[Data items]
↓

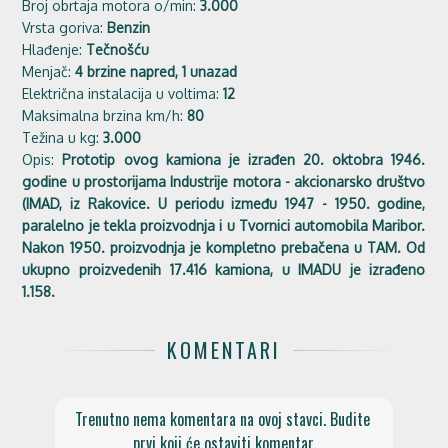
Broj obrtaja motora o/min:
3.000
Vrsta goriva:
Benzin
Hlađenje:
Tečnošću
Menjač:
4 brzine napred, 1 unazad
Električna instalacija u voltima:
12
Maksimalna brzina km/h:
80
Težina u kg:
3.000
Opis:
Prototip ovog kamiona je izrađen 20. oktobra 1946.
godine u prostorijama Industrije motora - akcionarsko društvo
(IMAD, iz Rakovice. U periodu između 1947 - 1950. godine,
paralelno je tekla proizvodnja i u Tvornici automobila Maribor.
Nakon 1950. proizvodnja je kompletno prebačena u TAM. Od
ukupno proizvedenih 17.416 kamiona, u IMADU je izrađeno
1.158.
KOMENTARI
Trenutno nema komentara na ovoj stavci. Budite 
prvi koji će ostaviti komentar.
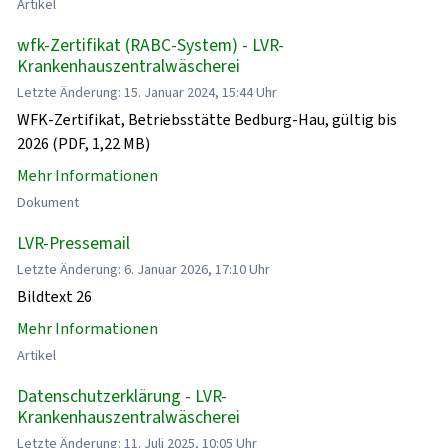
Artikel
wfk-Zertifikat (RABC-System) - LVR-
Krankenhauszentralwäscherei
Letzte Änderung: 15. Januar 2024, 15:44 Uhr
WFK-Zertifikat, Betriebsstätte Bedburg-Hau, gültig bis
2026 (PDF, 1,22 MB)
Mehr Informationen
Dokument
LVR-Pressemail
Letzte Änderung: 6. Januar 2026, 17:10 Uhr
Bildtext 26
Mehr Informationen
Artikel
Datenschutzerklärung - LVR-
Krankenhauszentralwäscherei
Letzte Änderung: 11. Juli 2025, 10:05 Uhr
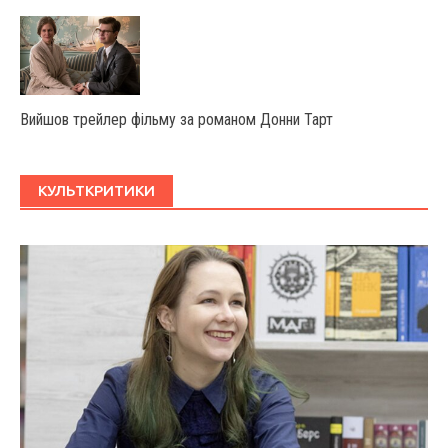
Вийшов трейлер фільму за романом Донни Тарт
КУЛЬТКРИТИКИ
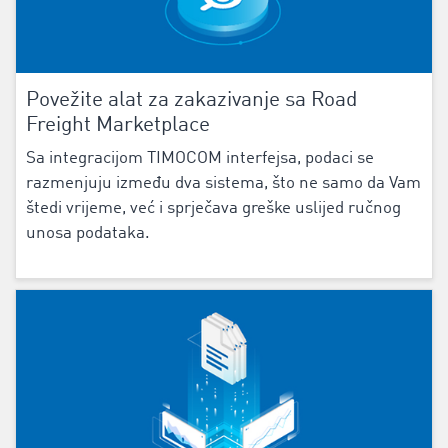
Povežite alat za zakazivanje sa Road
Freight Marketplace
Sa integracijom ‌TIMOCOM interfejsa‌, podaci se
razmenjuju između dva sistema, što ne samo da Vam
štedi vrijeme, već i sprječava greške uslijed ručnog
unosa podataka.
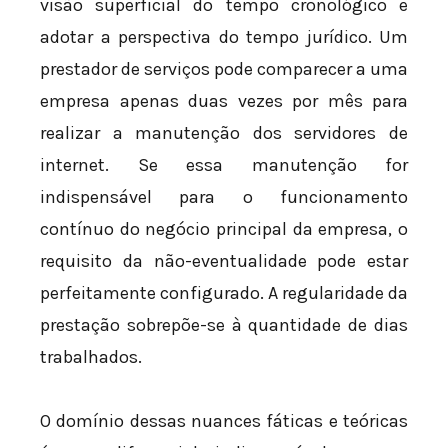
visão superficial do tempo cronológico e
adotar a perspectiva do tempo jurídico. Um
prestador de serviços pode comparecer a uma
empresa apenas duas vezes por mês para
realizar a manutenção dos servidores de
internet. Se essa manutenção for
indispensável para o funcionamento
contínuo do negócio principal da empresa, o
requisito da não-eventualidade pode estar
perfeitamente configurado. A regularidade da
prestação sobrepõe-se à quantidade de dias
trabalhados.
O domínio dessas nuances fáticas e teóricas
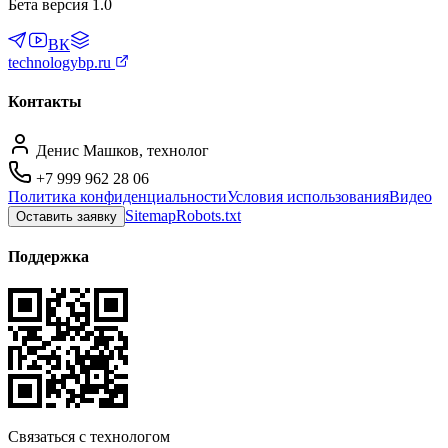
Бета версия 1.0
ВК
technologybp.ru
Контакты
Денис Машков, технолог
+7 999 962 28 06
Политика конфиденциальности
Условия использования
Видео
Sitemap
Robots.txt
Оставить заявку
Поддержка
Связаться с технологом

↑

**Work to complete**: For the entries above, give only the number of lines that contain the word "kamiona".

**Expected answer**: 2